Beatrice Zambiasi, Direttore Parco Regionale Alto Garda Bresciano, racconta invece la sua esperienza e Garda Ambiente Sport: 16 sport ecocompatibili che si possono fare nel parco.

Attraverso questo progetto si vive il parco, ma si dà anche sostegno alle forme di ricettività alternativa, promuovendo la cultura della sostenibilità e la sinergia di lavoro tra le diverse realtà (pro loco, comunità montane e così via).

Daniele Cuizzi, Responsabile CETS Sistema Oltrepò Mantovano, ha presentato un bel progetto sul percorso ciclabile dell’oltrepò mantovano, la ciclovia dei parchi: 18 punti bici, 39 punti sosta, 25 infopoint e cinque meccanici.

Non avendo strutture all’interno, sono state coinvolte quelle prossime e trasformate in infopoint, dopo aver formate le persone per diventare punti di riferimento per parco o per la riserva.

Questo progetto rappresenta esattamente il concetto della Carta Europea, ossia l’unione di diverse realtà, le sette riserve naturali che dal 2006 hanno iniziato il processo CETS mettendosi assieme per fare turismo sostenibile. L’approccio al turista è di tipo emozionale.

Expo 2015 e ABC

L’ultimo progetto presentato è stato Dall?EXPO al Po sull’ecoturismo scolastico.

L’obiettivo è arrivare a promuovere i parchi per turisti e scuole che visiteranno Expo, attraverso percorsi didattici ecosostenibili di uno o più giorni che toccano area protette, e laboratori dove sperimentare e toccare dal vivo tematiche di sostenibilità alimentare.

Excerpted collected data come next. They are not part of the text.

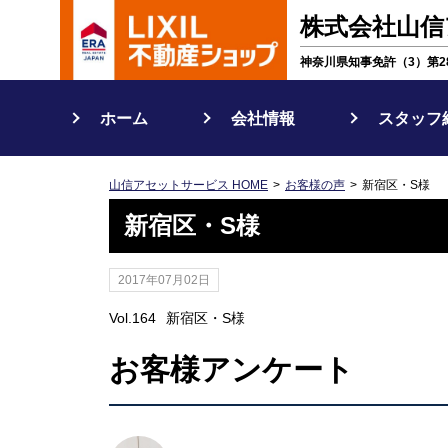
株式会社山信
神奈川県知事免許（3）第28
ホーム
会社情報
スタッフ
山信アセットサービス HOME
お客様の声
新宿区・S様
新宿区・S様
2017年07月02日
Vol.164
新宿区・S様
お客様アンケート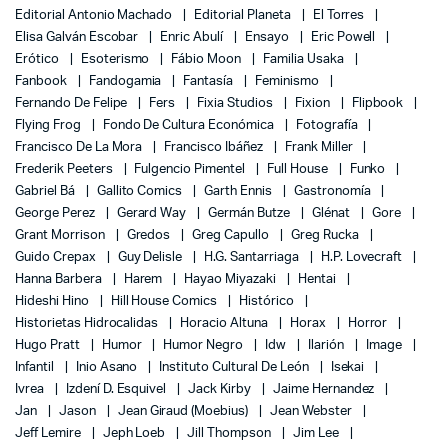
Editorial Antonio Machado
Editorial Planeta
El Torres
Elisa Galván Escobar
Enric Abulí
Ensayo
Eric Powell
Erótico
Esoterismo
Fábio Moon
Familia Usaka
Fanbook
Fandogamia
Fantasía
Feminismo
Fernando De Felipe
Fers
Fixia Studios
Fixion
Flipbook
Flying Frog
Fondo De Cultura Económica
Fotografía
Francisco De La Mora
Francisco Ibáñez
Frank Miller
Frederik Peeters
Fulgencio Pimentel
Full House
Funko
Gabriel Bá
Gallito Comics
Garth Ennis
Gastronomía
George Perez
Gerard Way
Germán Butze
Glénat
Gore
Grant Morrison
Gredos
Greg Capullo
Greg Rucka
Guido Crepax
Guy Delisle
H.G. Santarriaga
H.P. Lovecraft
Hanna Barbera
Harem
Hayao Miyazaki
Hentai
Hideshi Hino
Hill House Comics
Histórico
Historietas Hidrocalidas
Horacio Altuna
Horax
Horror
Hugo Pratt
Humor
Humor Negro
Idw
Ilarión
Image
Infantil
Inio Asano
Instituto Cultural De León
Isekai
Ivrea
Izdení D. Esquivel
Jack Kirby
Jaime Hernandez
Jan
Jason
Jean Giraud (Moebius)
Jean Webster
Jeff Lemire
Jeph Loeb
Jill Thompson
Jim Lee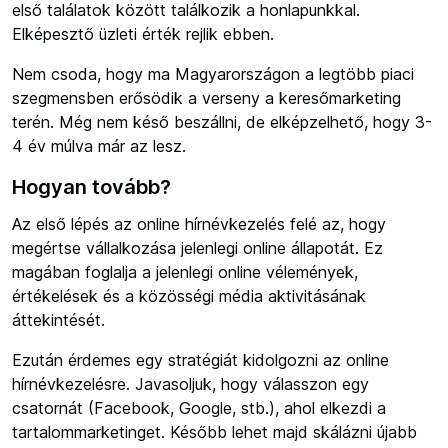
első találatok között találkozik a honlapunkkal.
Elképesztő üzleti érték rejlik ebben.
Nem csoda, hogy ma Magyarországon a legtöbb piaci
szegmensben erősödik a verseny a keresőmarketing
terén. Még nem késő beszállni, de elképzelhető, hogy 3-
4 év múlva már az lesz.
Hogyan tovább?
Az első lépés az online hírnévkezelés felé az, hogy
megértse vállalkozása jelenlegi online állapotát. Ez
magában foglalja a jelenlegi online vélemények,
értékelések és a közösségi média aktivitásának
áttekintését.
Ezután érdemes egy stratégiát kidolgozni az online
hírnévkezelésre. Javasoljuk, hogy válasszon egy
csatornát (Facebook, Google, stb.), ahol elkezdi a
tartalommarketinget. Később lehet majd skálázni újabb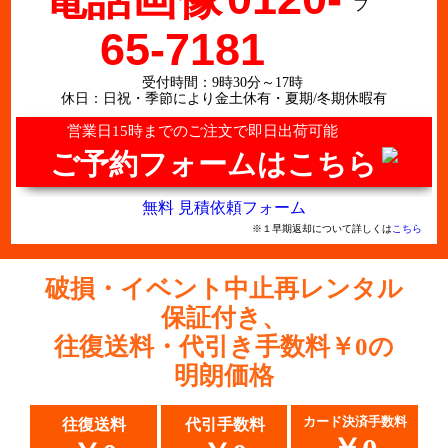
65-7181
受付時間：9時30分～17時
休日：日祝・季節により金土休有・夏期/冬期休暇有
営業日15時までのご注文で即日出荷可能
ご予約フォームはこちら
無料 見積依頼フォーム
※１早期返却について詳しくは
こちら
破損・イベント中止再レンタル
保証付き、
往復送料・代引き手数料￥0の
明朗価格
カード決済手数料
往復送料
代引手数料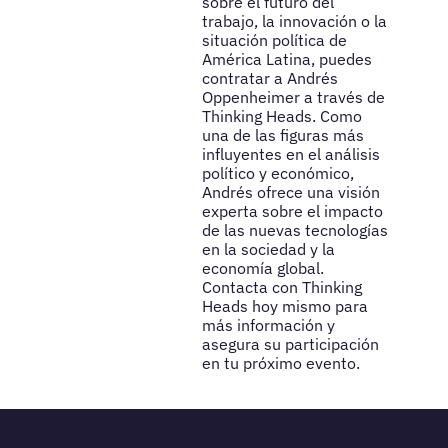
sobre el futuro del
trabajo, la innovación o la
situación política de
América Latina, puedes
contratar a Andrés
Oppenheimer a través de
Thinking Heads. Como
una de las figuras más
influyentes en el análisis
político y económico,
Andrés ofrece una visión
experta sobre el impacto
de las nuevas tecnologías
en la sociedad y la
economía global.
Contacta con Thinking
Heads hoy mismo para
más información y
asegura su participación
en tu próximo evento.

L’intenzione è promuovere il territorio come risorsa attraverso l’educazione ambientale e alimentare, usando A come agricoltura (comprendere l’economia locale del territorio secondo le modalità di coltivazione), B come binomio territorio di biodiversità e C come capitale umano (incontrando i testimoni di quel territorio, arti, mestieri e saperi).

Tutto questo attraverso 12 percorsi che coinvolgono aree protette, ospitalità in strutture convenzionate e attenzione alla mobilità sostenibile.